Emanuel, Garcia Go Head-to-Head in Second Televised Debate

In a much more confrontational style Garcia attacked the mayor on coal plants, hiring more police, mental health cuts, and the Lucas Museum

Chicago Mayor Rahm Emanuel and Cook County Commissioner Jesus "Chuy" Garcia went head-to-head Thursday for the second of three televised debates before next month's mayoral election.

The debate, hosted by WFLD-TV, came as both candidates have been sharpening their attacks, with Garcia accusing Emanuel of being too closely aligned with big business and the mayor questioning his challenger's lack of a detailed plan for fixing Chicago's financial problems.

In a much more confrontational style Garcia attacked the mayor on coal plants, hiring more police, mental health cuts, and the Lucas Museum.

Garcia said Mayor Rahm Emanuel is taking credit for cleaning up coal plants but "merely came to cut ribbons" and others worked on it for 10 years.

As for the Lucas Museum, Emanuel said "it could have gone to San Francisco" but Garcia called it a "monument to Darth Vader."

The mayor, whose style has been criticized, did not show much emotion as he answered the questions in a measured way.

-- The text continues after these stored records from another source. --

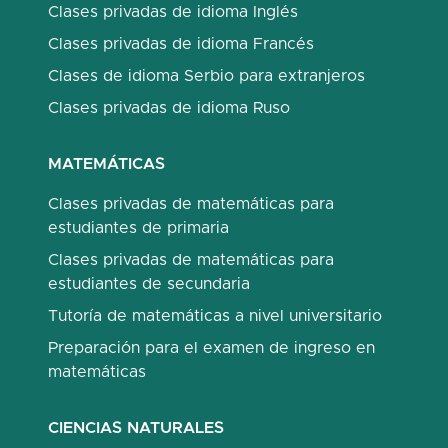
Clases privadas de idioma Inglés
Clases privadas de idioma Francés
Clases de idioma Serbio para extranjeros
Clases privadas de idioma Ruso
MATEMÁTICAS
Clases privadas de matemáticas para
estudiantes de primaria
Clases privadas de matemáticas para
estudiantes de secundaria
Tutoría de matemáticas a nivel universitario
Preparación para el examen de ingreso en
matemáticas
CIENCIAS NATURALES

Garcia, who has taken a beating for not being specific enough, countered the mayor's attacks by criticizing, "He talks about all of these jobs, the fact is the city has one of the slowest recoveries."

They also disagreed on the city's safety.

Emanuel said he's visited with families impacted by violence and "a good portion of gang-on-gang homicides," while Garcia blasted the violence under Emanuel's rule citing the city's "10,000 shootings and the unsolved shootings."

Garcia had lunch Thursday with Chicago Teachers Union President Karen Lewis, who considered her own challenge to Emanuel before she was diagnosed with cancer and decided instead to recruit Garcia to run. The former Illinois state senator said there's "a lot of excitement in the air" as he campaigns across the city.

Garcia, who has lagged well behind Emanuel in fundraising, was in Los Angeles and New York in recent days holding fundraisers with progressive groups and labor unions to fund a final campaign push.

Emanuel held an event Thursday with African-American ministers — his third such stop in the past week — where he pushed voters to cast their ballots early.

Early voting started Monday, and on Wednesday election officials said more than 21,000 people cast ballots in the first two days. That's the largest number of ballots cast during the first two days of early voting for any municipal election in Chicago, according to the Chicago Board of Election Commissioners.

Garcia finished second to Emanuel in a five-candidate first-round election on Feb. 24, but Emanuel failed to win a majority, resulting in the April 7 runoff.